EXERCISE BRIEF: Copy, from the material below, every line in which the word "xChannelSelector" can be found.

DATA TO USE:
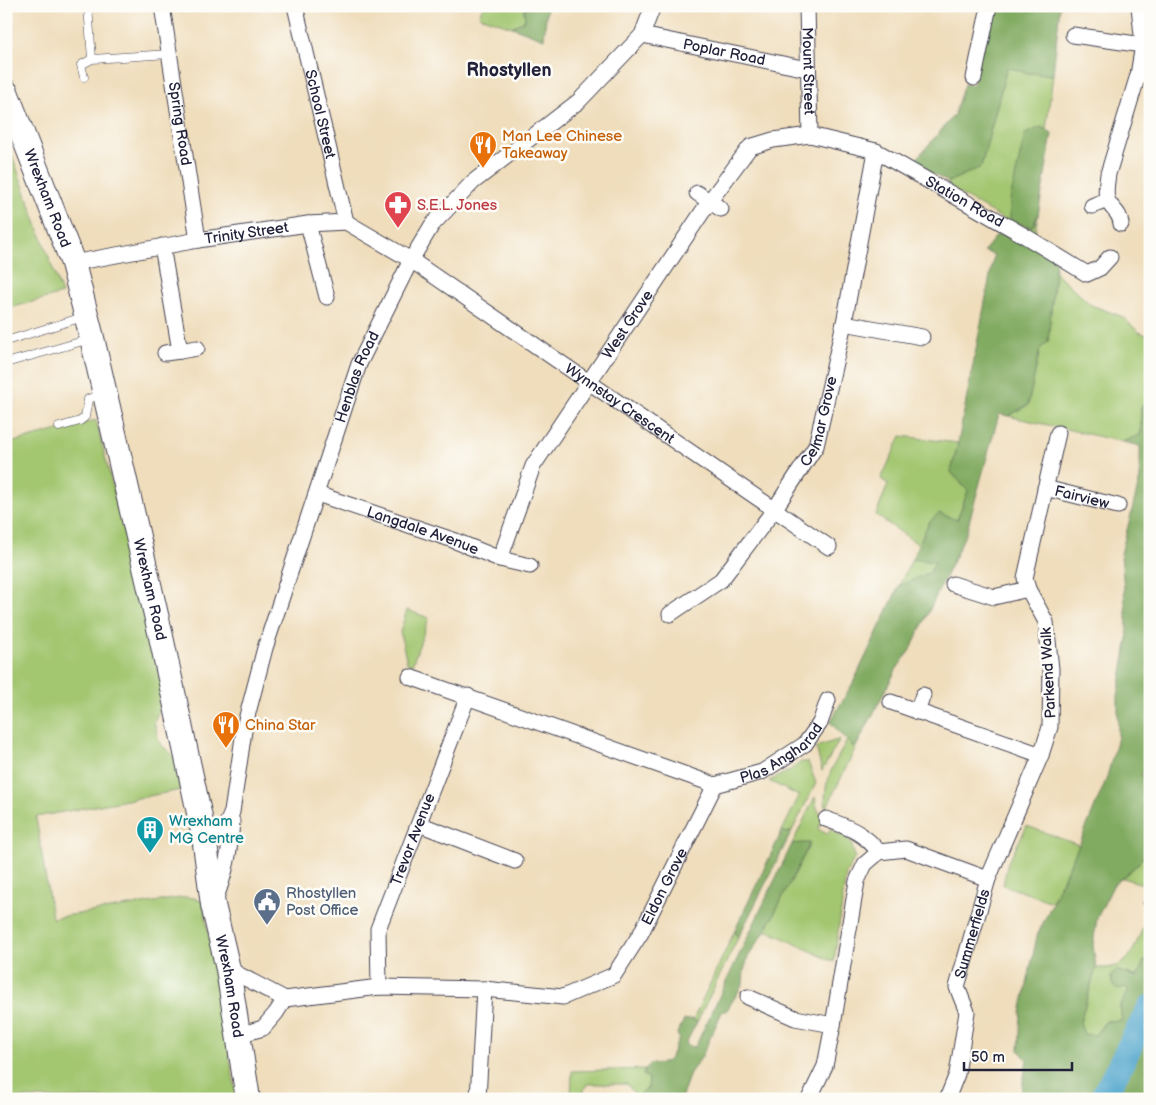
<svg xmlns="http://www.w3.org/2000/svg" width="1156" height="1105" font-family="'Balsamiq Sans',sans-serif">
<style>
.green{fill:#a3c670;stroke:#627456}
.forest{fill:#82ab62;stroke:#52664e}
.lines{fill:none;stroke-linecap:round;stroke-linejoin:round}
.river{stroke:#50a5cc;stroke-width:26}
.lane-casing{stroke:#413e4e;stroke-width:9}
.street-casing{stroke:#413e4e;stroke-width:17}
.primary-casing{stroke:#413e4e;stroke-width:26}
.lane{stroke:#fff;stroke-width:8}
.street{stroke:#fff;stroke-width:15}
.primary{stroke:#fff;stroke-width:24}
.labels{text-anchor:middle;stroke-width:5;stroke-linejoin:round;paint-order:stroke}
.street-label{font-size:15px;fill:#22223b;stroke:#fdfcf7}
.food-label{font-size:15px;fill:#c56008;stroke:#fdfcf7;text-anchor:start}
.health-label{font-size:15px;fill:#be3a42;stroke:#fdfcf7;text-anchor:start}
.culture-label{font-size:15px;fill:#0d838f;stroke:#fdfcf7;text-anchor:start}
.service-label{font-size:15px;fill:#4e5e75;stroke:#fdfcf7;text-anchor:start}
.quarter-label{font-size:18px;font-weight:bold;fill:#22223b;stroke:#fdfcf7}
</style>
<rect width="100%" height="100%" fill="#fdfcf7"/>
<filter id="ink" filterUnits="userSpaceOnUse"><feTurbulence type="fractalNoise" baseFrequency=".02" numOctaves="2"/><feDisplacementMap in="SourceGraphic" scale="10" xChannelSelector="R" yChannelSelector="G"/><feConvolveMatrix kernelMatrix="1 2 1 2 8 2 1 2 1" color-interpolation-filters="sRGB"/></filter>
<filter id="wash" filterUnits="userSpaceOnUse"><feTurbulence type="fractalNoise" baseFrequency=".0096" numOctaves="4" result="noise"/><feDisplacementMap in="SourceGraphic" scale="20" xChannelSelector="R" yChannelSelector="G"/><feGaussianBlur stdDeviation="1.12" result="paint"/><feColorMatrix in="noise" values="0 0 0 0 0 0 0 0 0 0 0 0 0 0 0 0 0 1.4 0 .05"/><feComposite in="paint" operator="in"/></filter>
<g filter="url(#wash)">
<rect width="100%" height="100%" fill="#efddbb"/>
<!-- green -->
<path class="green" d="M483 6H532L524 9 525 20 512 27 479 16Z
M1007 67 1027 73 1053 75 1046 130 1041 127 1032 227 1038 215 1034 237 948 187V182L981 167Z
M6 138 62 294 6 309Z
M1055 272 1091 305 1121 316 1139 332 1150 336V396L1141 408V434L1123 442 1008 416 1028 405 1040 348 1048 342Z
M96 420 165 696 154 722 160 744 173 755 181 790 36 817 52 918 186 897 194 898 203 902 237 1099 6 1098V444Z
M901 436 958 443 951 472 968 491 957 520 929 522 919 545 876 515 888 484 881 479Z
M912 559 936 562 930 573 899 586Z
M407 610 429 618 412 665 407 663 400 632Z
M840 739 822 771 816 747Z
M847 740 855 749 826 809C822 779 834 766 847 740Z
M801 762H808L816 783 792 831 787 833 782 831 799 796 769 781 789 771Z
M815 797 817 808 823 819 818 829 827 834 831 828 838 834 850 839 855 857 846 874 834 962 766 930 810 844H792Z
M1027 826 1079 845 1052 902 1003 885 1008 862Z
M1150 848V886L1122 878 1137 865Z
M1150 918V960L1144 961 1137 977 1128 973V993L1120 1006 1122 1021H1106L1095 1035H1084L1080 1022 1096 968C1121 969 1129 962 1138 939 1142 931 1142 924 1150 918Z
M735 930 738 938 697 1022 693 1020Z
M645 1069 643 1075 649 1078 648 1088 640 1093V1099H634L636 1096 627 1084H587L584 1090V1099H571L572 1071Z"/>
<!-- forest -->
<path class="forest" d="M532 6H547L544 39 512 27 525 20 524 9Z
M993 6H1060L1053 75 1027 73 1007 67 981 167 948 182 913 163 954 115 964 84 973 85Z
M1041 127 1052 134 1038 215 1032 227 1010 220V200L1025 134Z
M1013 233 1056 259 1048 342 1040 349 1028 405 1008 416 999 414 966 533 912 647 896 670 855 749 830 722 853 683 899 586 930 572 935 562 912 559 929 522 939 513 957 520 968 491 951 472 958 443 994 255 984 251 997 235Z
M1150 396V756L1141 775 1150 785V848L1137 865 1114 884 1097 918 1093 945 1096 968 1080 1022 1084 1034 1095 1035 1106 1021H1122L1120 1006 1128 992 1127 987 1116 989 1112 984 1111 976 1116 970 1137 977 1144 961 1150 960V1099H1020L1027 1060 1019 1050 1021 1013 1037 936 1079 845 1106 780 1118 737V696L1128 638 1121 554 1140 478V446L1123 442 1141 434V408Z
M782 831 787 833 792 831 738 938 735 930Z
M801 843H810L766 930 748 957 744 971 743 984 727 1010 722 1012 701 1058 690 1073 681 1099H640V1093L648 1088 649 1078 643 1075C650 1055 661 1070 670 1058 674 1053 674 1045 679 1039L677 1033 684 1020 691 1019 697 1022 686 1043 689 1046 695 1047 792 844Z"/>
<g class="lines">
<!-- river -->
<path class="river" d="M1102 1099 1150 1008"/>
</g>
</g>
<g filter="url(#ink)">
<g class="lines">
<defs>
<path id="lane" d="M88 6 92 59
M84 77 81 65 92 59 169 54
M6 341 83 317
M6 363 90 339
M59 427 80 421 85 417 88 399 102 394
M1147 903H1150
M606 1099V1098"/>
<g id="street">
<path id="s1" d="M162 6 198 240"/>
<path id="s2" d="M295 6 346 222"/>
<path id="s3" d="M807 6 810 135"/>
<path id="s4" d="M642 35 807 69"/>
<path d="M1073 35 1143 45"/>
<path d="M974 78 989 6"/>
<path d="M697 193 721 209"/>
<path d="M1092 206 1107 200"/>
<path d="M308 224 327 297"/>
<path d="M1121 224C1120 211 1111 210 1107 199 1105 191 1107 182 1108 174L1138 75 1143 45 1139 6"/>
<path d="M162 246 180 351 165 353"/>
<path id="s5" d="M73 263 198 240 308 224 346 222 411 260 829 547"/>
<path d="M844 323 922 337"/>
<path d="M180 351 197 348"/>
<path id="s6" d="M1045 488 1118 506"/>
<path id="s7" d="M317 494 453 540 500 559 530 566"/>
<path id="s8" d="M500 559 533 466 709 202 750 147 773 140 810 135 876 151 1025 236 1087 274 1100 268 1110 257"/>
<path d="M953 584 994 597 1028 589"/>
<path id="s9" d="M670 614 721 580 774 510 816 446 844 323 876 151"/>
<path d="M891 702 1041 755"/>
<path d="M917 712 923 695"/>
<path id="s10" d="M715 785 762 772 805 744 820 723 828 700"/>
<path d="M826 819C849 828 863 832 879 852"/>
<path d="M419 824 515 861"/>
<path id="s11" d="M204 836 224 831 232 812 245 724 265 648 359 364 411 260 432 225 473 182 579 101 642 35 653 6"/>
<path d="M215 900C226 872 230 851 232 821"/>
<path id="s12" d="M228 969 285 999 379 987 484 989 563 997 614 975 641 933 715 785 410 677"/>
<path id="s13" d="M379 987 378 929 468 696"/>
<path d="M748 997 795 1018 833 1025"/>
<path d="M239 1035 263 1028 276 1013 285 999"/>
<path d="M478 1099 484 989"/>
<path d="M809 1099 825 1066 833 1025 857 881 865 864 879 852 906 849 988 879"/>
<path id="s14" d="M947 1099 957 1074 967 1012 957 987 988 879 1041 755 1050 727 1051 669 1046 622 1028 589 1025 578 1058 433"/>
</g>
<g id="primary">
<path id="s15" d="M6 92 73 263 92 338 160 632 204 836 213 905 228 969 248 1099"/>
</g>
</defs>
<!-- lane casing -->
<use href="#lane" class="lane-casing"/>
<!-- street casing -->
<use href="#street" class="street-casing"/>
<!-- primary casing -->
<use href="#primary" class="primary-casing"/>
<!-- lane -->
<use href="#lane" class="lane"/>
<!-- street -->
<use href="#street" class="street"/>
<!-- primary -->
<use href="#primary" class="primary"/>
</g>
</g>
<!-- icons -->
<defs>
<symbol id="restaurant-pin" viewBox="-11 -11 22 30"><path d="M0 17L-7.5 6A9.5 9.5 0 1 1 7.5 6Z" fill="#e8710a" stroke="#fdfcf7"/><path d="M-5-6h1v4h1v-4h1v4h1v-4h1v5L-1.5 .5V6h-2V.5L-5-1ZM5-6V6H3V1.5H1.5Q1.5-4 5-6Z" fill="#fff"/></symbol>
<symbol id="pharmacy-pin" viewBox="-11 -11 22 30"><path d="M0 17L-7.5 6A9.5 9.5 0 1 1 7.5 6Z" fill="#e0444e" stroke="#fdfcf7"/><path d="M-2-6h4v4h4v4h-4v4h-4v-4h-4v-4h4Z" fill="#fff"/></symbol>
<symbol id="building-pin" viewBox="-11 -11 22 30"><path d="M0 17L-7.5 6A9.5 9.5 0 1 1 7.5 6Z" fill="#0f9aa8" stroke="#fdfcf7"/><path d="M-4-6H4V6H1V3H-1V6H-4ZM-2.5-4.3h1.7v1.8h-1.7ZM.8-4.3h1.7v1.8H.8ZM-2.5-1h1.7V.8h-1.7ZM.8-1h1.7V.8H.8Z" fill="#fff"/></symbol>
<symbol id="civic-pin" viewBox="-11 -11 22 30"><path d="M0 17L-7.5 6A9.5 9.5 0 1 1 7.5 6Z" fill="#5c6f8a" stroke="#fdfcf7"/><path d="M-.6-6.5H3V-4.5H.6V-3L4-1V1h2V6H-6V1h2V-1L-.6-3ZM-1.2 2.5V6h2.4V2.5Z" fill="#fff"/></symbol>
</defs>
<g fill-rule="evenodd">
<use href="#restaurant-pin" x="467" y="129" width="32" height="43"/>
<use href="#pharmacy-pin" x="382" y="189" width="32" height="43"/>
<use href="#restaurant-pin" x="210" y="709" width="32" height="43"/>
<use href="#building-pin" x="134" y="814" width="32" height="43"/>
<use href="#civic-pin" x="251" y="886" width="32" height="43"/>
</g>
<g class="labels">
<!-- street labels -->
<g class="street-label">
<text dy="5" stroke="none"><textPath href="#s4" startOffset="84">Poplar Road</textPath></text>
<text dy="5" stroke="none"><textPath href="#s3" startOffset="65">Mount Street</textPath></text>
<text dy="5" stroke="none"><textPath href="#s2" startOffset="111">School Street</textPath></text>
<text dy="5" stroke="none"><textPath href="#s1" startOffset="119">Spring Road</textPath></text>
<text dy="5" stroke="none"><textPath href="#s15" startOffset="114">Wrexham Road</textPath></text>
<text dy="5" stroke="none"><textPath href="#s8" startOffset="716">Station Road</textPath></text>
<text dy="5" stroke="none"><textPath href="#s5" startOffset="176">Trinity Street</textPath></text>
<text dy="5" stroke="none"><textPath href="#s8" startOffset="269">West Grove</textPath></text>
<text dy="5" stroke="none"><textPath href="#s11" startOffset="495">Henblas Road</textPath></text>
<text dy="5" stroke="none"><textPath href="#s5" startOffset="605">Wynnstay Crescent</textPath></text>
<text dy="5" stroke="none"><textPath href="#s9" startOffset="250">Celmar Grove</textPath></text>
<text dy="5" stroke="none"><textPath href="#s6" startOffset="38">Fairview</textPath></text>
<text dy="5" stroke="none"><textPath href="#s7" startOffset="112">Langdale Avenue</textPath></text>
<text dy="5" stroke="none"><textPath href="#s15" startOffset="519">Wrexham Road</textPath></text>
<text transform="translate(1048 673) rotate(-93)" y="5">Parkend Walk</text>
<text dy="5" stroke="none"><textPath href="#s10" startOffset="75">Plas Angharad</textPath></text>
<text dy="5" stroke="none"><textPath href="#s13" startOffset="154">Trevor Avenue</textPath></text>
<text dy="5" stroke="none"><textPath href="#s12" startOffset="501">Eldon Grove</textPath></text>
<text dy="5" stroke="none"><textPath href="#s14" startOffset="172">Summerfields</textPath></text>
<text dy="5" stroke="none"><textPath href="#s15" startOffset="924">Wrexham Road</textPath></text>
</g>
<!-- food labels -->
<g class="food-label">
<text x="502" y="141">Man Lee Chinese<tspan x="502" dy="17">Takeaway</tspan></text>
<text x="245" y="730">China Star</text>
</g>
<!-- health labels -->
<g class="health-label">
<text x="417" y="210">S.E.L. Jones</text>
</g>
<!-- culture labels -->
<g class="culture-label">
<text x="169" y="826">Wrexham<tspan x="169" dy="17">MG Centre</tspan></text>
</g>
<!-- service labels -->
<g class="service-label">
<text x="286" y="898">Rhostyllen<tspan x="286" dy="17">Post Office</tspan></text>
</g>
<!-- quarter labels -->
<g class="quarter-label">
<text x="509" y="76">Rhostyllen</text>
</g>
</g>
<!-- margin -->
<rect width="1156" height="1105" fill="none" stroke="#fdfcf7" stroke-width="25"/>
<!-- scale -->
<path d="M964 1062v8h108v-8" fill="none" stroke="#22223b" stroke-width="2.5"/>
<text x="971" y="1062" font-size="15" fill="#22223b" stroke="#fdfcf7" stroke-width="4" paint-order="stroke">50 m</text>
</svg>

TASK ANSWER:
<filter id="ink" filterUnits="userSpaceOnUse"><feTurbulence type="fractalNoise" baseFrequency=".02" numOctaves="2"/><feDisplacementMap in="SourceGraphic" scale="10" xChannelSelector="R" yChannelSelector="G"/><feConvolveMatrix kernelMatrix="1 2 1 2 8 2 1 2 1" color-interpolation-filters="sRGB"/></filter>
<filter id="wash" filterUnits="userSpaceOnUse"><feTurbulence type="fractalNoise" baseFrequency=".0096" numOctaves="4" result="noise"/><feDisplacementMap in="SourceGraphic" scale="20" xChannelSelector="R" yChannelSelector="G"/><feGaussianBlur stdDeviation="1.12" result="paint"/><feColorMatrix in="noise" values="0 0 0 0 0 0 0 0 0 0 0 0 0 0 0 0 0 1.4 0 .05"/><feComposite in="paint" operator="in"/></filter>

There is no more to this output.